[Records from a dataset]
============
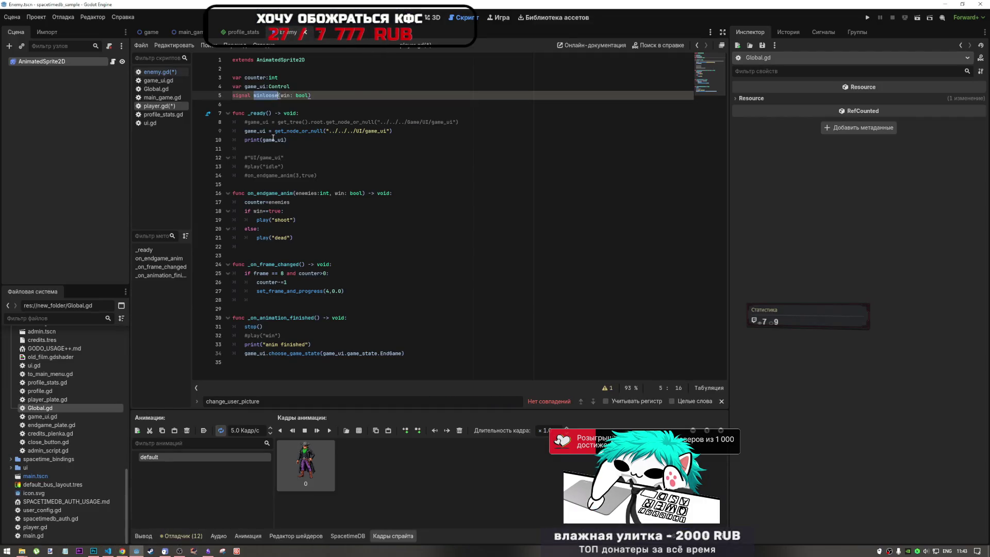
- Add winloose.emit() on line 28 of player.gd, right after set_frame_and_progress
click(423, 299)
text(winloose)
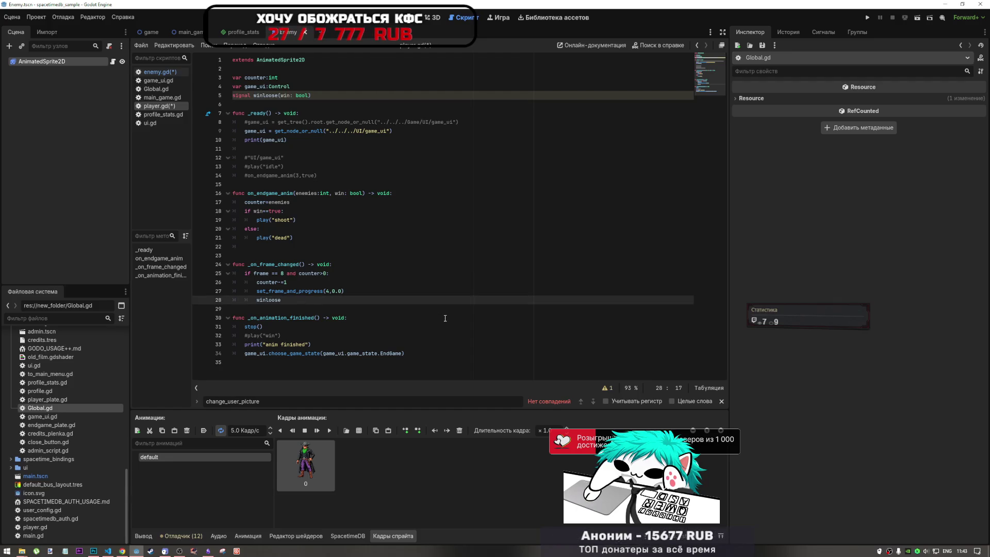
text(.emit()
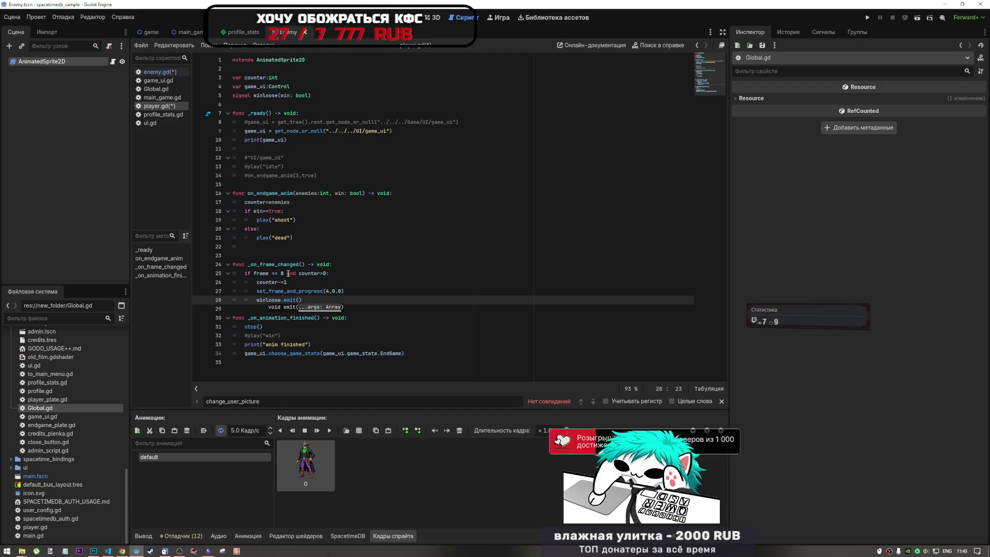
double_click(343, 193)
============
What to do: Among the lines above, find those with the string "emit" and copy them.

Response to this exercise:
- Add winloose.emit() on line 28 of player.gd, right after set_frame_and_progress
text(.emit()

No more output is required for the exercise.